I've got the first third of the New Novel nailed down to the support beams pretty well, I think. Starting to show it to a few eyes whose skills I trust. I figure I'd leak a taste of it out here on the blog as well.
It's got eight narrators (this isn't mere narrative trickery, but a device with a point: these voices are all disconnected from each other), but only three primary ones. Cassie is one of them. This is the first couple of pages of the third chapter, the first time we get a glimpse of her.
We like Cassie.
The title of this chapter is not, incidentally, the title of the book. It's from Hamlet. I think you're allowed to steal from Shakespeare.
Incapable of Her Own Distress
She waits to take her pills until after she has sent Henry to school. Small gray teeth of anxiety begin to bite at her brainstem, but she waits. She needs to be on track, making sure he has his mittens, his hat; she needs to double-check that his coat is zipped, his pants legs are tucked inside his boots. It gets cold during these Minnesota winters. She needs to make sure he has his backpack, his homework, his lunch money.
After he is safely inside the school building and she is back at home she goes straight to the bathroom and washes down the two pale yellow pills, needle teeth already insistent at the back of her head, a hard rain of teeth. She sits and watches a little television, waiting for the fog to descend. It generally takes about twenty minutes, and she watches the shifting maps and swirling graphics of the Weather Channel until she feels the world go soft at the periphery, like worn flannel.

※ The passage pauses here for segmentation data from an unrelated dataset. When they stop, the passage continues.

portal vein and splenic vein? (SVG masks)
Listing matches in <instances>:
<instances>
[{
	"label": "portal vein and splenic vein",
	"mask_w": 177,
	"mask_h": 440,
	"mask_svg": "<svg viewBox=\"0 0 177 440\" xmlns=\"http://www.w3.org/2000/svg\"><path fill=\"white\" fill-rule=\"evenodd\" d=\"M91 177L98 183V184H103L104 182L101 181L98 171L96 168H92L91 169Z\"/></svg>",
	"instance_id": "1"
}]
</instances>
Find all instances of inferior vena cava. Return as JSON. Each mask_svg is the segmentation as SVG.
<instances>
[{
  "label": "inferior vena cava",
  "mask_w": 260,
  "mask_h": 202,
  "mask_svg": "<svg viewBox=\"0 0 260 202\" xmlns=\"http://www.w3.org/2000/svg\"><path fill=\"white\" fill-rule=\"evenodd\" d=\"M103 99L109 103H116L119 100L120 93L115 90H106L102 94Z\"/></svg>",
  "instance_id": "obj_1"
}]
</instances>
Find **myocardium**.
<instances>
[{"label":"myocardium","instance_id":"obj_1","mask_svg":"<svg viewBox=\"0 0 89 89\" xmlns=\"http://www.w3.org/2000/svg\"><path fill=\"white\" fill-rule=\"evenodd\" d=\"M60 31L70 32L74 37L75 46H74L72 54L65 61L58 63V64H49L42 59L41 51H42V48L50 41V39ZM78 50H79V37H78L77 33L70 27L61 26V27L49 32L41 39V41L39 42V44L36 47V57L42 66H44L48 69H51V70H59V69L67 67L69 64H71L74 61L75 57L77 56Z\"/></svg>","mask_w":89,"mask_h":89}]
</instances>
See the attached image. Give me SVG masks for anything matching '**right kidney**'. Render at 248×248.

She washes the breakfast dishes next, every day. She has a tendency to get lost in the reflections of light in the soap bubbles, the pattern of dried cereal on the edge of a bowl. It is not unpleasant. If Henry were here she would feel thin fingers of panic in her belly--keep it together, don’t let him see, be here for him, be here for him now--but as long as it is just her, just washing dishes, she lets it slide, falls into the sensation a little, tries to enjoy it.
She floats through the house, making the two beds, putting away toys, placing pillows back on the couch. Her movements are slow and fluid, as if she is moving through air gone thick, and in a sense it has. She feels suspended in solution, like an apple bit in Jello. I am Ophelia, she thinks to herself, a reference from a smattering of community college literature courses she took a lifetime ago. Poor, mad Ophelia.
She is Ophelia, dusting the screen of the television.
She is Ophelia, putting the dishes up to dry.
She is incapable of her own distress.
The fog has cleared somewhat by three o’clock, when it is time to pick up Henry. Cleared but not wholly gone, and so she hangs back from the other parents, fearful of their prodding glances, of her own inability to make conversation. She stands in the grass behind the playground, partially hidden behind the idling swingset, the hard, cold metal of the monkey bars. She told the man from the birthday party she is ashamed of her car, her dress, Henry’s clothes, and while there is some truth in that, it is not the whole truth.
He is a nice man.
He has nice eyes. Everyday brown, everyday black pupil, but what she notices and remembers is the darker brown at the edges of the iris, circling the pupil, as if there is another color there entirely, eclipsed by the everyday brown, waiting for discovery.
She is thinking about his eyes as she takes Henry to the car and then home, the day they talk together at the playground. He does seem like a nice man. She is surprised at her ability to converse with him so easily. She is so shy, so much of the time, and he has a disarming ability to pull her out of her own head. But then Henry is by her side, the world shifts to him as it must, as it demands, and the man fades in her memory, swimming far out to the recesses of her waking mind. There are more important things to attend to.
Lately Henry has been biting himself. He bit her once, and she yelled at him, and did not feel guilty for yelling, but she is concerned at the result. He’s biting himself instead. He never does it in front of her, but in his room, hidden away, and she only knows of it because of the tell-tale moon-shaped bite marks that are left, in pairs on his arm like parentheses. She asks him about it. He always denies it.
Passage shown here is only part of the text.